Avevo diciassette anni quando il venerdì 4 novembre ’66 Firenze fu travolta da un’ondata di piena dell’Arno che spaventò e rovinò una città d’arte e storia che non ha pari nel mondo. Ricordo l’angoscia di questi giorni, che si respirava da una Tv in bianco-nero ancora piuttosto annaspante nel fornire le dirette da una catastrofe. Ma bastò per suscitare un’impressione forte. Non fu possibile partire per dare una mano, come fecero tanti “angeli del fango”, i giovani di allora che in anticipo sull’imminente ’68 stavano uscendo da schemi consolidati per assumersi responsabilità, realizzare gesti importanti, farsi protagonisti di tempi nuovi. In quel frangente, si trattò di sporcarsi le mani per salvare vite umane, opere d’arte, libri di valore. Dandosi appuntamento lì, sul luogo del disastro, quasi istintivamente. Avevo 45 anni in quel sabato e domenica, terribili, nel ’94, quando l’alluvione qui da noi fece le sue vittime, travolse un po’ tutto sull’asta del Tanaro in particolare, ci mise in ginocchio per tanti versi. Ricordo la notte tra sabato e domenica, in cui non si riusciva a comprendere la gravità di quanto stava succedendo. E poi il lavoro al giornale, in condizioni precarie, con la voglia e la determinazione di raccontare a più non posso, da ogni angolo del nostro territorio (senza le tecnologie di oggi), per non lasciare nessuno isolato o abbandonato o dimenticato. Un’esperienza, umana, sacerdotale, professionale… che rappresentò una svolta per quanto occorreva mettere in campo, nel farsi testimoni di tutto e di più, tra l’affanno di tanti, in mezzo a tracce di disperazione ed a manciate di lacrime, tra sensazioni diffuse di impotenza e di sconforto. Adesso sono giorni di apprensione per il centro Italia segnato da un terremoto che non finisce più e insiste nel costringere un po’ tutti alla precarietà e forse alla momentanea resa. Insomma eventi che rivelano il limite del creato, in cui gli uomini non sono sempre all’altezza, prestando il fianco con troppe disattenzioni e distrazioni (e prevenzioni mancate). Ma il terremoto, in particolare, sta scoprendo i nervi dell’umanità coinvolta in misura fortissima, perchè ha le sembianze del mostro imprevedibile, capace di colpire all’impazzata, davvero non imbrigliabile più di tanto.
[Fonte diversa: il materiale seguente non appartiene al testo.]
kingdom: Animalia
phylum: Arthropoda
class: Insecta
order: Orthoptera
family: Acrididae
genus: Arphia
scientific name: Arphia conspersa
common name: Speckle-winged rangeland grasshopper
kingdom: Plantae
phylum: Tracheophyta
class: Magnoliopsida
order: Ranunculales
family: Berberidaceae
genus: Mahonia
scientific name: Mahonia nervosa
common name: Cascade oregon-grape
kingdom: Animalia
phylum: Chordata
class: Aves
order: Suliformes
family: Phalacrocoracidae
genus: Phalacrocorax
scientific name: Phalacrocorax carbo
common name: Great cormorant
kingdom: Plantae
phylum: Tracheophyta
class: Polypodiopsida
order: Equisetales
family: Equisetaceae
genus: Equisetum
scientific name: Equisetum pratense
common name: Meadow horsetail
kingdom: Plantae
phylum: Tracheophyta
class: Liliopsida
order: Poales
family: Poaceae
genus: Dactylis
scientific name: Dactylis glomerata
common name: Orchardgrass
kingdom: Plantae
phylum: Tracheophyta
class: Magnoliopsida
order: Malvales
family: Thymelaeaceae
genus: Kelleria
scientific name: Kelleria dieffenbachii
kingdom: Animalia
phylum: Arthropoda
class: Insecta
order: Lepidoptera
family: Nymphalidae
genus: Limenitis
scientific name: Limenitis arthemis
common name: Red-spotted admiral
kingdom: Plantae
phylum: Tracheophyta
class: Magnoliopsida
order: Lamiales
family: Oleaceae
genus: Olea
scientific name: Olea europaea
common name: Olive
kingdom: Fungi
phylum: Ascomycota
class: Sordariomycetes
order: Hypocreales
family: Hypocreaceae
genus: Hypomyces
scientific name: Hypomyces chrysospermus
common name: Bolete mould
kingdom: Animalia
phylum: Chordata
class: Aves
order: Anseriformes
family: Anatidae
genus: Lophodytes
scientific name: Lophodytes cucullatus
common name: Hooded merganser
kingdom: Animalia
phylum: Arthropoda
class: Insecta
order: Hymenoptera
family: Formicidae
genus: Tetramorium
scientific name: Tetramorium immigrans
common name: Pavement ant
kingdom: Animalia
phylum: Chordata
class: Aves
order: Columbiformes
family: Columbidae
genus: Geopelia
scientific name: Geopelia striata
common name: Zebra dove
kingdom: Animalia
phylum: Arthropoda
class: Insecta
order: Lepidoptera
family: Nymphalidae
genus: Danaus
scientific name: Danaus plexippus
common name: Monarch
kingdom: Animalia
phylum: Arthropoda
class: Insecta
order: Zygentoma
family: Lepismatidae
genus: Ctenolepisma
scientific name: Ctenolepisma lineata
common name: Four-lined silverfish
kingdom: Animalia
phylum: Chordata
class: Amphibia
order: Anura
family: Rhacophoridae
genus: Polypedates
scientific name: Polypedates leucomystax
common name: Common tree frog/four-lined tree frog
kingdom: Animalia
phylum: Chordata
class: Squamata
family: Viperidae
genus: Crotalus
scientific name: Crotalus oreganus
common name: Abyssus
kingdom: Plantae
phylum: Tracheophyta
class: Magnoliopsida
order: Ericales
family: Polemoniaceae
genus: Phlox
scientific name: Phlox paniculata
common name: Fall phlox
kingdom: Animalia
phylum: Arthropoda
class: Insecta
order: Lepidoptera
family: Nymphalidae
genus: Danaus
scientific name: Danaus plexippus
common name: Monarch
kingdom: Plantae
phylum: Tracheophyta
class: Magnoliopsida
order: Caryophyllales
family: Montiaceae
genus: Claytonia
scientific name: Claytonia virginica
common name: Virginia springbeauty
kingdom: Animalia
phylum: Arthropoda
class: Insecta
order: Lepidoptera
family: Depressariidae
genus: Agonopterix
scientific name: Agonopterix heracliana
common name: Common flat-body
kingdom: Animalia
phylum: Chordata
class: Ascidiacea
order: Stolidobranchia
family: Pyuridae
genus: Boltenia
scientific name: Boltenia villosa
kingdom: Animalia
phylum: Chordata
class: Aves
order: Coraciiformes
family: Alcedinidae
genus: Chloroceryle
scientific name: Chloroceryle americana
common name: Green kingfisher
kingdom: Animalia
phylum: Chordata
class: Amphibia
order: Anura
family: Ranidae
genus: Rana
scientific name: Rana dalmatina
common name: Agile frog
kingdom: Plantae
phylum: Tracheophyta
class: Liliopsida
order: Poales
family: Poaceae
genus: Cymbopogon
Appaiono stagioni cupe e ricorrenti, scandite da decenni, in cui non perdere la bussola, in cui resistere, in cui riprendersi, ricostruire, tornare a respirare ed a vivere. Ma non da soli. Insieme, inevitabilmente. Soltanto in cordata si possono attraversare queste lesioni alla nostra terra, alle nostre esistenze, al nostro mondo…
Le stagioni dei nostri disastri, a scadenza
Eventi che rivelano il limite del creato, in cui gli uomini non sono sempre all’altezza, prestando il fianco con troppe disattenzioni e distrazioni (e prevenzioni mancate)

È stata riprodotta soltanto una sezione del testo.